There is a scenario that is a sort of whodunnit, where you can question townsfolk and gain them as allies as you try to discover a cult leader; there is a scenario where the investigators are trying to hide ritual pieces that the keeper is trying to discover, in order to enact a pre-chosen ritual. There’s a weird sort of dungeon-crawl type of scenario where you’re trying to escape a misty forest, and you build the map as you go.
We also have the Dunwich Horror itself, in a scenario that sees the keeper trying to summon it, and the investigators trying to complete tasks set for them by Zebulon Whateley in order to foil these summoning efforts.
It’s really everything you’d expect from a big-box expansion, though. The altered gameplay that comes from being outside and not having to complete the clues in strict order, along with a raft of stuff that, some of it being highly themed to the new set, but still can be added in to the base game if you so wish.
Mansions of Madness is one of the great Ameritrash games where the theme is prioritised over everything else, although of course this game doesn’t just paste a theme onto some random basic game engine. There is so much going on in any game that it can make for a really immersive experience. The expansions are very nice additions, although Forbidden Alchemy did have a lot of trouble when it first came out, requiring the inclusion of a set of cards to replace “broken” components of the game. That did make for a very confusing box opening, I must say!
What I find quite interesting about this game is how it chooses to implement the mythos side of things. Call of the Wild is nothing like Dunwich Horror for Arkham Horror, or The Dunwich Legacy cycle for the LCG. It’s probably closest to the latter, in that both games take aspects from the source material and re-imagine them, but MoM has an extremely tenuous link to the Lovecraft tale, while at least the LCG tells a fairly compelling tale set in the aftermath of the story itself.

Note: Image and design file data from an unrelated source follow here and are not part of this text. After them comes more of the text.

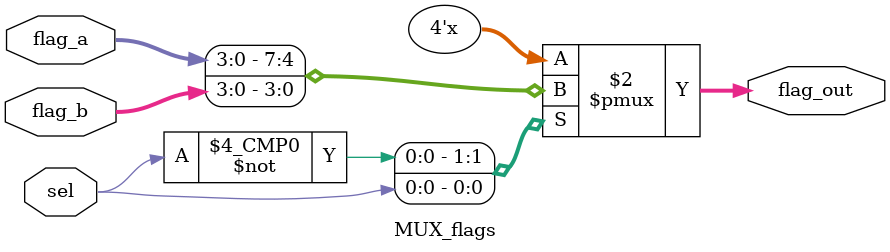
<source format=v>
`timescale 1ns / 1ps
module MUX_flags(
    input wire sel,
    input wire [3:0] flag_a,
    input wire [3:0] flag_b,
    output reg [3:0] flag_out
    );

always @*
begin
	case (sel)
			1'b0: flag_out = flag_a;
			1'b1: flag_out = flag_b;
		endcase
end

endmodule

</source>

Forbidden Alchemy has no real antecedent in the other mythos games, of course, although it does scratch a very nice itch from the source material. Lovecraft himself was very interested in modern science, and I think if he had had the money, would absolutely have been one of those gentlemen scientists with a private lab in the basement. Quite a few of his stories include some form of science, with tales like Herbert West – Reanimator and Cool Air having almost the main focus of the story being on pushing the limits of scientific discovery. It’s definitely a lot of fun to see that given some attention within FFG’s stable of Lovecraft-themed games, in my view!
Mansions of Madness is now in its second edition, where the keeper has been replaced with an app, allowing for a fully-cooperative game experience. I’ve not really looking all that closely at the second edition, having pretty much downsized my collection when I moved house last year to a core of games that I regularly played, and the Cthulhu-themed games were pretty heavily hit. To all appearances, though, MoM2 is going well, with the most recent expansion, Path of the Serpent, being released twelve months ago. With five expansions that all look to be somewhat along the lines of big box entries, it definitely seems to be doing well for itself!